HUP – The Association of Food Industry and Agriculture has long been warning about the wrong agricultural policies that are today, without a doubt, visible through food prices, increased imports of food and agricultural products, and a decrease in production, productivity, and competitiveness of domestic agriculture.

HUP aims to position itself as a constructive and responsible partner in these challenging times for Croatian agriculture, pointing to one of the fundamental problems that lead to incorrect agricultural policies and strategies in Croatia, which significantly affect and have affected the unenviable position of the Croatian agricultural sector. This problem is the incorrect data on the total agricultural land available to Croatian agricultural producers, based on which a self-destructive agricultural policy is shaped, the association stated.

The Croatian expert public, academic community, and politics use the data of 2.6 to three million hectares of agricultural land suitable for agricultural production in Croatia, mostly based on cadastral data. Due to the misalignment of official records with the actual state on the ground, incorrect methods of recording agricultural areas, and inaccurate records of the types of agricultural land use, we arrive at inaccurate data on areas suitable for agricultural production. For example, a cadastral parcel of one thousand hectares in Velebit, recorded as pasture, arable land, and forest, which official statistics recognize as suitable for agricultural production, is not suitable for even one hectare in reality.

A parcel of five hundred hectares in Lika or Dalmatian hinterland, to which ARKOD recognizes only ten hectares suitable for agriculture because the rest is stone, is recorded by official statistics as all five hundred hectares suitable for agricultural production. A parcel of one hundred hectares in Banovina and Kordun, which is recorded in the cadastre as arable land, is now 90 hectares of forest, which should be managed by Croatian forests, with only ten hectares of overgrown land that can be put into agricultural production after clearing, while state statistics consider it entirely arable land. These and many other errors in the way agricultural land records are maintained cumulatively lead to errors in areas suitable for agriculture of up to 50 percent, the association stated.

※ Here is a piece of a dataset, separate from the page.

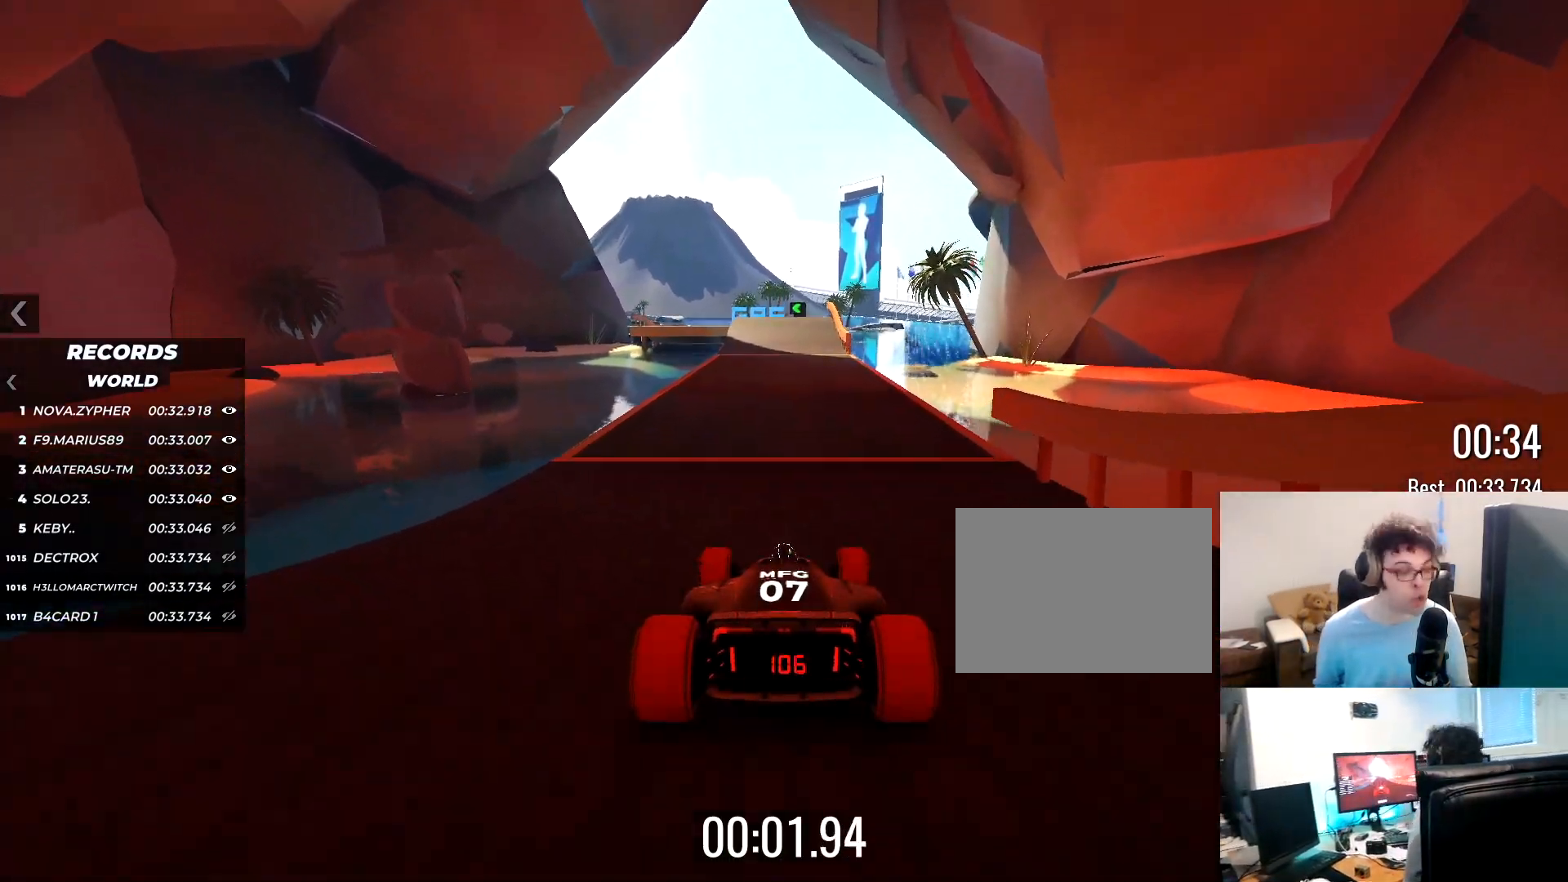
{"keys": ["up"], "events": []}
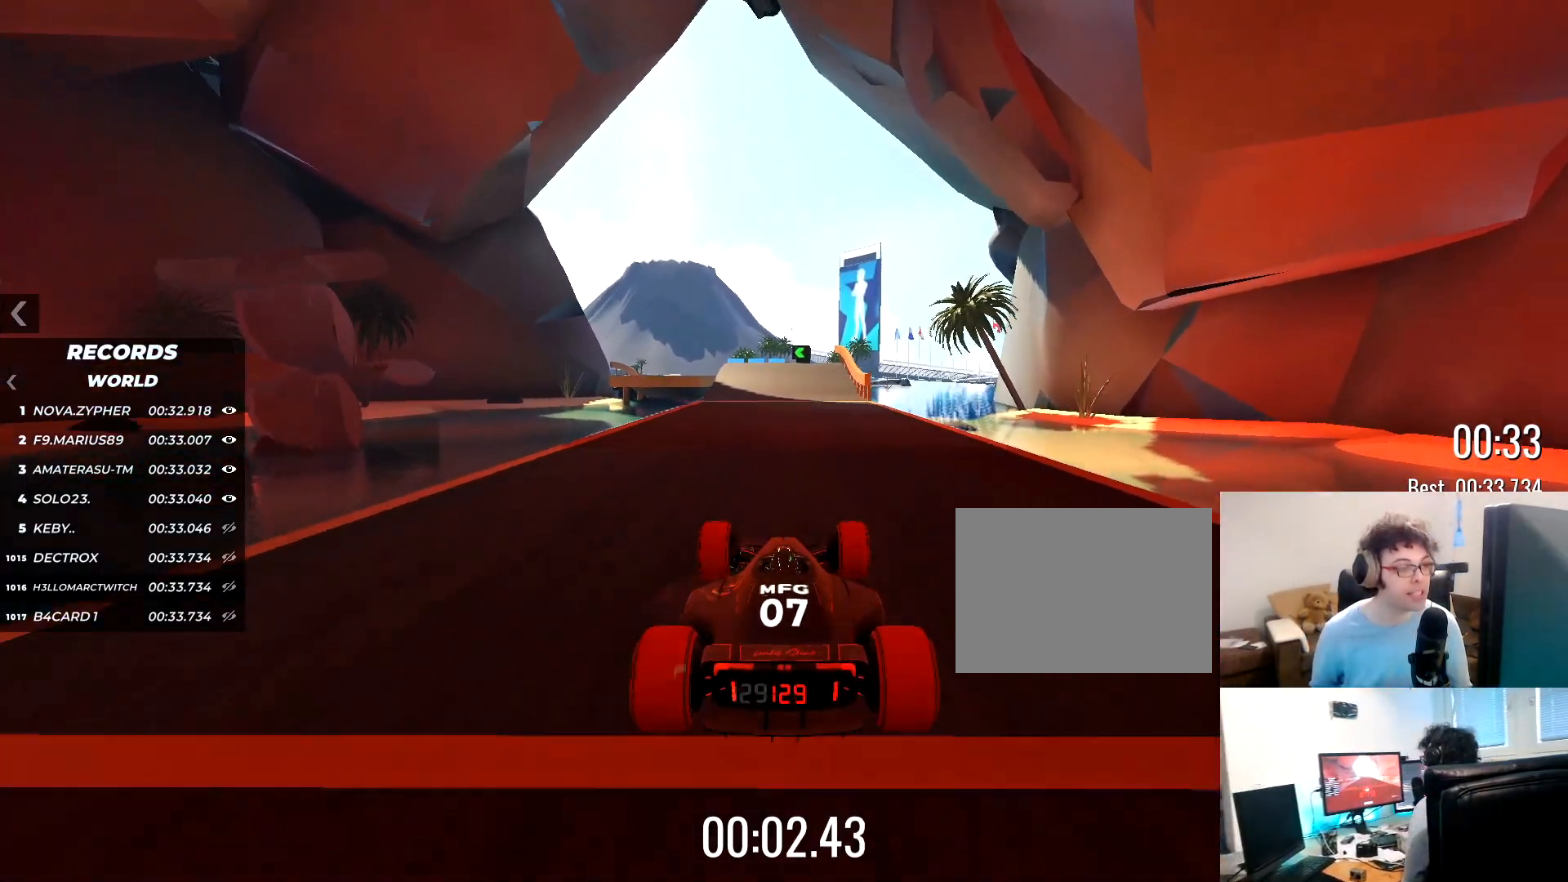
{"keys": ["up"], "events": []}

The consequences are unimplementable measures

We see these inaccurate records in practice in the example of a municipality that has data in its and state statistics indicating it has 11,000 hectares of agricultural land available. After the statements of state institutions during the preparation of the agricultural land management program, such as Croatian forests, Croatian waters, and environmental protection, the municipality has 4,500 hectares available for lease, including stone, vegetation, and shrubs within the parcels, and after registration in ARKOD and acceptable 50 percent of the area, the municipality goes from the initial 11,000 hectares to less than three thousand hectares suitable for agricultural production. All agricultural and demographic measures planned for that municipality become unimplementable due to the incorrect data on areas.

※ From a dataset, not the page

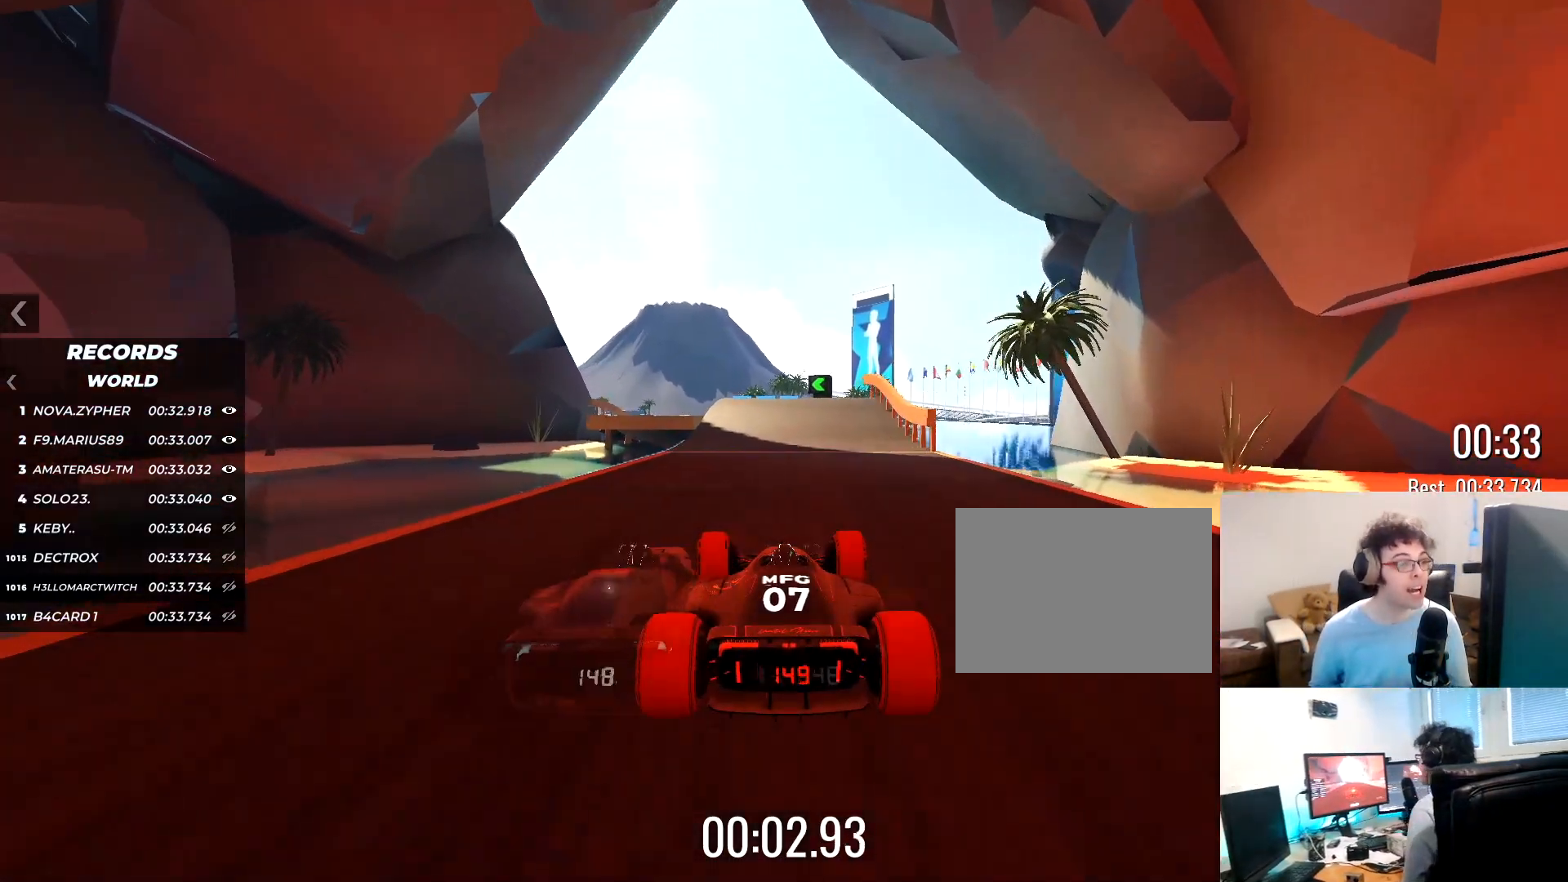
{"keys": ["left", "up"], "events": [[484, "left", "down"]]}
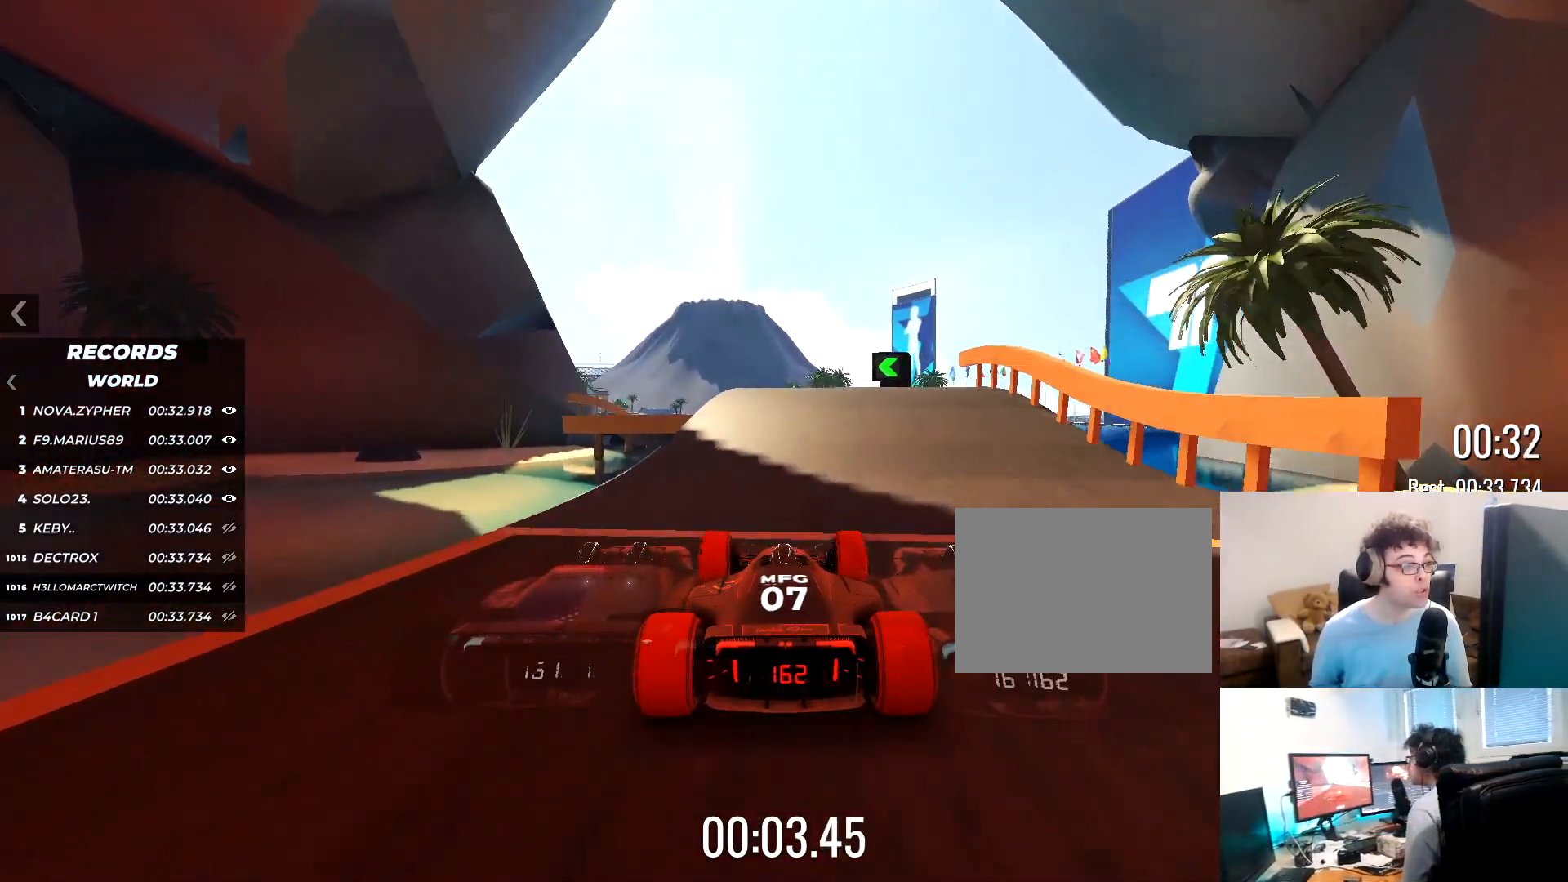
{"keys": ["up"], "events": [[67, "left", "up"]]}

In Croatia, 1,160,287.39 hectares of agricultural land and 164,629 agricultural holdings (PG) are registered in the agricultural land use record – ARKOD, which gives an average of 7.05 hectares of land use (agricultural holding) per PG. There are still about two hundred thousand hectares of land being used that is not registered in ARKOD (due to unresolved property-legal relations and the inability to register such land in the use record) as well as one hundred thousand hectares of land that is overgrown and can be put into function. According to these data, estimates suggest that Croatia has a maximum of 1,500,000 hectares (one million five hundred thousand hectares) of agricultural land suitable for agricultural production.

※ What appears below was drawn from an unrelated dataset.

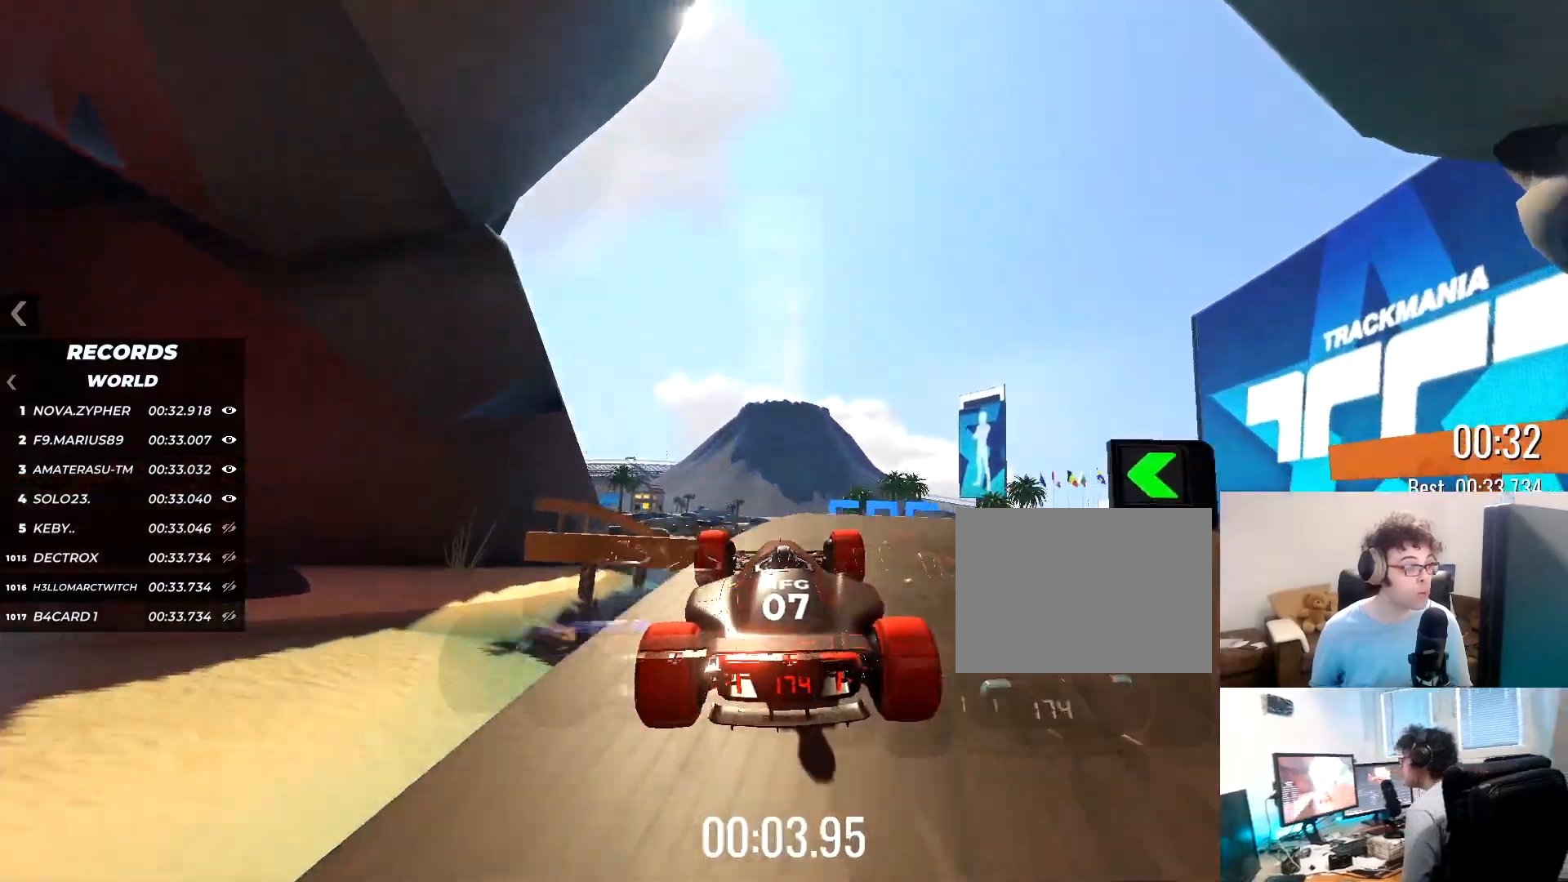
{"keys": ["up"], "events": []}
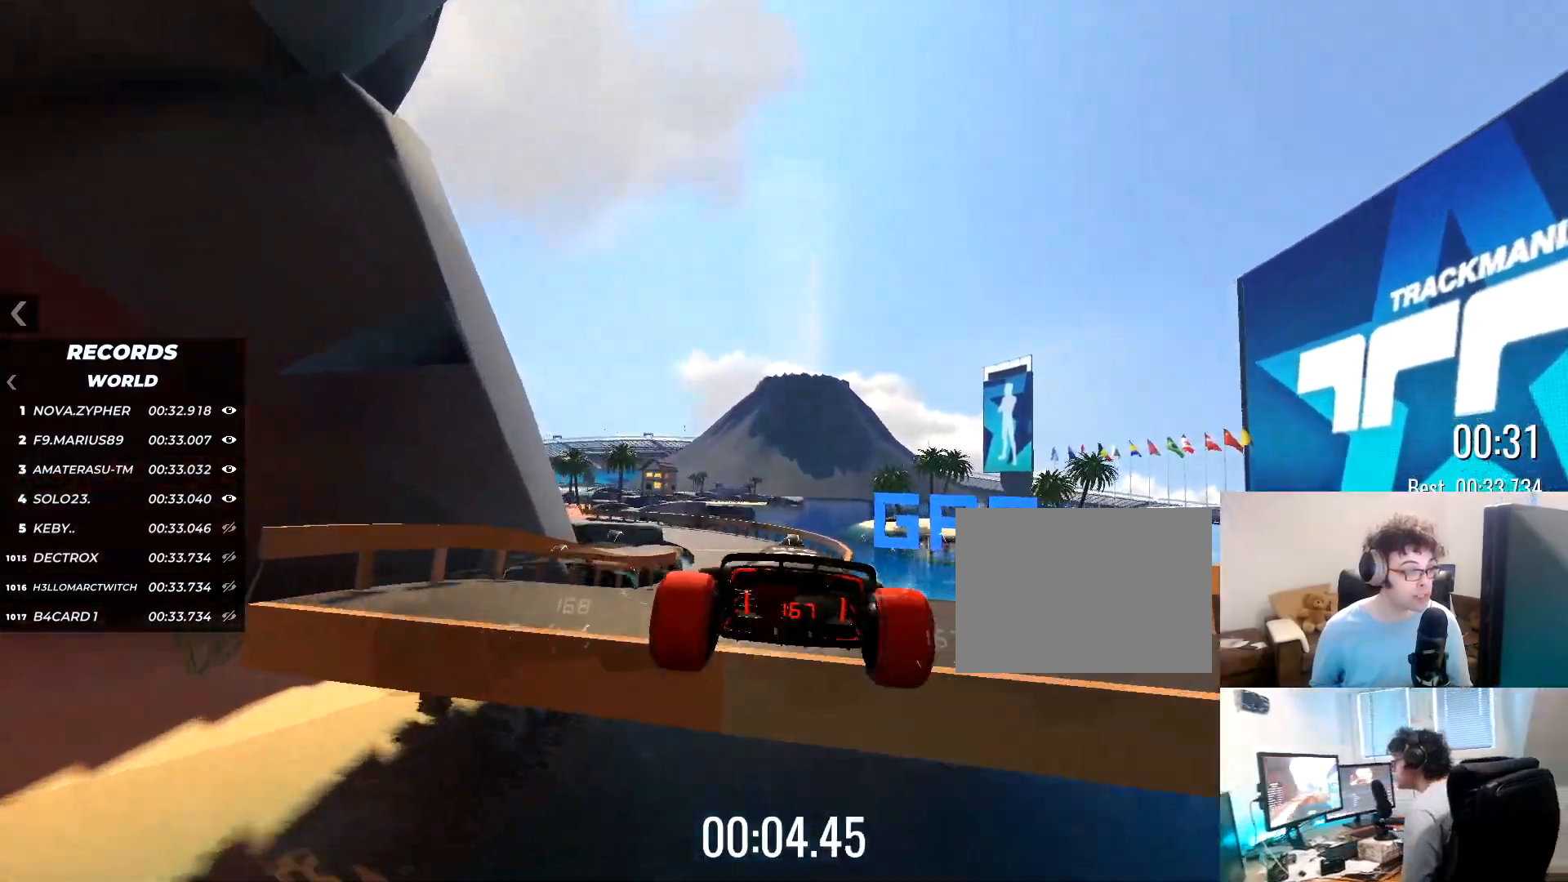
{"keys": ["up"], "events": []}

If the Republic of Croatia wanted to reach the EU average in the use of agricultural areas, where according to EUROSTAT the average size of an agricultural holding is 17.4 hectares, it would need to have 2,864,545 hectares of agricultural land available for the same number of PGs it currently has. This is a difference of 1,704,257 hectares (one million seven hundred thousand hectares) of land that does not exist in Croatia. If we want to increase the size of holdings with the land that the Republic of Croatia actually has, to the EU average of 17.4 hectares per PG, then we would need to have 66,683 PGs, which is 97,946 PGs fewer than we currently have. From the accurate numbers on areas suitable for agricultural production, we conclude that the previous policy of increasing the number of PGs without available land in Croatia is incorrect and that all future policies, laws, and regulations must focus on the existing, best primary agricultural producers and on increasing their yields, productivity, competitiveness, and long-term sustainability.

We have destroyed a good producer

How incorrect data can negatively impact agricultural production is also demonstrated by the Law on Agricultural Land. Most previous, as well as the current Law, was created and adopted with the assumption that there is one million hectares of land in Croatia that is free and no one uses it. The regulation on scoring in the tender for leasing state agricultural land is designed not to score production but social-local elements, assuming that there is one million hectares of land that could sustain such a model of land management. In reality, we have received tenders where there is no free land and tenders where land is taken from farmers who are regular producers, who respect the economic program, who regularly pay land leases and all other financial obligations.

Farmers who lease 50 hectares of land and based on that land have regular production, built farms or production facilities, machinery and equipment, are having their land taken away by the incorrect Law, and the land passes into the hands of a new farmer. The land does not change the type of production. On 50 hectares, we have the same yields and values of production. We have destroyed a good producer and on the same 50 hectares, we have incurred new debts, reduced competitiveness, and productivity. By changing the user, we have not gained any solution, but we have created new problems in production.

The existing Law on Agricultural Land is difficult to implement because municipalities and cities do not want to take land from real producers and know that the Law is poorly written. For this reason, most municipalities and cities are forced to limit the maximum areas in tenders for lease, which leads to the fragmentation of formed land units and long-term destroys agricultural production. In the discussion about the new Law on Agricultural Land, all interested parties, the expert public, and the relevant ministry must consider the actual data on agricultural land suitable for agricultural production in Croatia. The Law on Agricultural Land must be written for primary agricultural producers.

The Law must not allow the taking of land from regular producers, must not allow the fragmentation of economic units formed over decades, nor allow that land to be put up for tender, and must be focused on increasing yields, production, productivity, and competitiveness on real rather than virtual land, conclude HUP – The Association of Food Industry and Agriculture.